Tax Stories

Janis Zelmenis (BDO) - The Latvian taxation 100 years ago and now

Episode Summary

Janis Zelmenis is a Chairman of Management Board & Equity Partner at BDO Latvia, and one of the most prominent tax experts in Latvia. Having the conversation exactly on his 50th birthday we look back at his achievements and aims, leadership style, his book about the post-USSR privatisation in Latvia and offshores used for that (the interview was recorded just before the Pandora Papers were released), Latvia's tax history during the 1st independence (1918-1940) and the lessons we can learn from it now, as well as his Top 3 highlights of the current tax system in Latvia.

Episode Notes

Janis Zelmenis is a Chairman of Management Board & Equity Partner at BDO Latvia, and one of the most prominent tax experts in Latvia. The Chambers Europe wrote: “Janis Zelmanis absolute knowledge of local and international legislation makes him one of the most frequently quoted personality in media widely. Janis is also an author of the book “Pendulum of Wealth” published in Latvian and Russian languages in December 2015 that is devoted to international tax planning and privatization of Ventspils Nafta in Latvia.” 

50 on the day of the recording

We started our chat with Janis looking back at his achievements, as at the day of the recording Janis celebrated his 50th birthday. His own milestones are closely related to the strategy of the companies he was working for. And some of the best ways to switch off from work are while hunting where there is no internet coverage. 


The more juicy part starts when we switch to his book about the privatisation when Latvia re-gained its independence from the USSR in 1990s. Some may call ir re-distribution of wealth, but Janis calls it stealing in a daylight, untaxed. Janis also gave an example of technicalities – how exactly this was happening. 


From the literature and movies Janis is into a theme of spies right now, so he has highlighted A Bridge of Spies with Tom Hanks as one of his favourite. Currently Janis reads memoire by Pavel Sudoplatov who was a hitman who killed Leon Trotsky, one of the architects of the Russian Revolution. NY Times wrote about Sudoplatov: “He was a master of the art of ''silent'' elimination of enemies of the Soviet state..”[1]

Carriage with 3-4 horses

One of Janis achievements is to lead an audit firm while being a lawyer. He enjoys having a broader perspective at the clients’ problems. Also for steady cash-flow reasons he prefers audit and bookkeeping service lines to support tax and law. Janis compared his leadership style to an example from the nature where male lions do the hardest work - hunt at night & protect the territory and for that get the juiciest part of the meal. 

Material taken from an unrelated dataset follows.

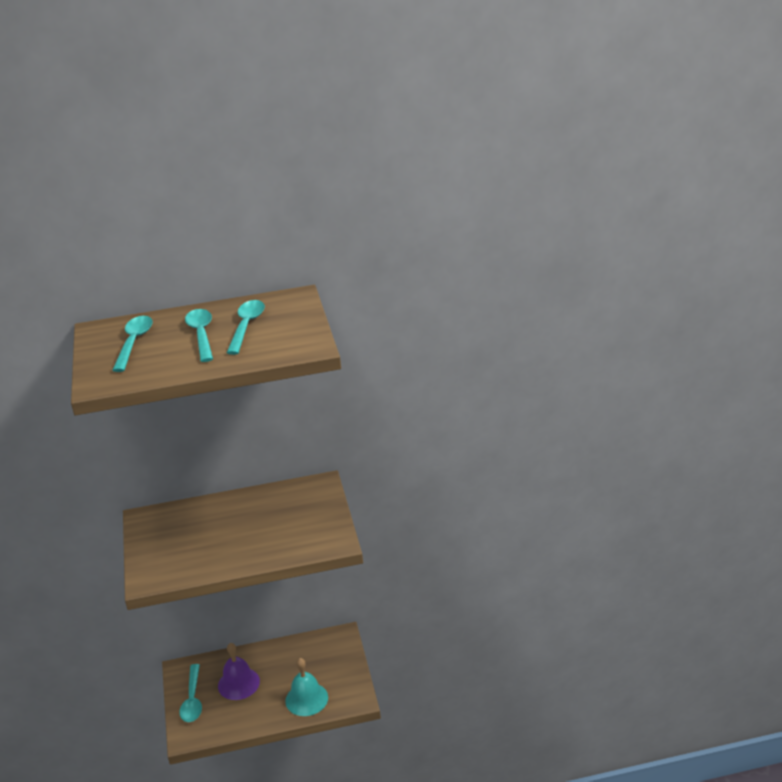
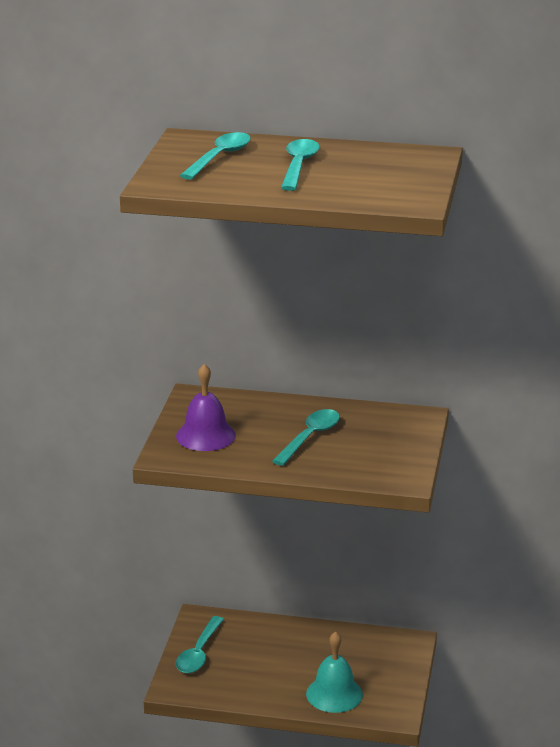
camera: 20 degrees right, 5 degrees down
(238, 683) = (260, 653): purple bell -> purple bell (205, 435)
(246, 326) = (354, 169): turquoise spoon -> turquoise spoon (310, 438)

Latvia 1st independence (1918-1940) tax history

Janis recalls that at that time men had to pay a higher tax than women, especially, if they were single and childless. There was a lower rate of real estate tax in Latgale (S-E region of Latvia nearby Russian border that was less developed). Farms below 17ha were real estate tax exempt. Quite a considerable amount of income was tax-exempt also from the personal income tax (Ls 2000, which by a wild guess would equal EUR ~15k now). 

Lessons to be learned from the history

So at that time politicians understood a simple truth – do not bather to regulate people who take care of themselves. Right now he sees the beginning of improving the tax system with setting the country’s priorities and combining the Ministry of Finance with the Ministry of Economics, especially because they are in the hands of two different coalition parties. Responsibility for the economic development cannot be separated from collecting the taxes function. However, the minimum untaxed salary in Sweden equals to an average salary in Latvia, so it cannot be untaxed. The deep roots of our problems come from the old, pre-WWII constitution and the weakness of the power institutions, and thus – from the law on parties and their elections. 

The current Latvian tax system highlights

Janis believes the Latvian startup tax benefits with almost no taxation on salaries for the first 12-24 months of operation and a rather broad definition of a startup (where only some innovation has to be demonstrated) stands out even globally. In a combination with no corporate taxation until distribution of profits it may prove to be a winning combination for developing this sector rapidly. A relatively moderate taxation of high net-worth individuals would conclude his Top 3 tax benefits of the country, that might facilitate moving of owners and managers of high-tech/IT companies towards Latvia, especially from Belarus IT hub.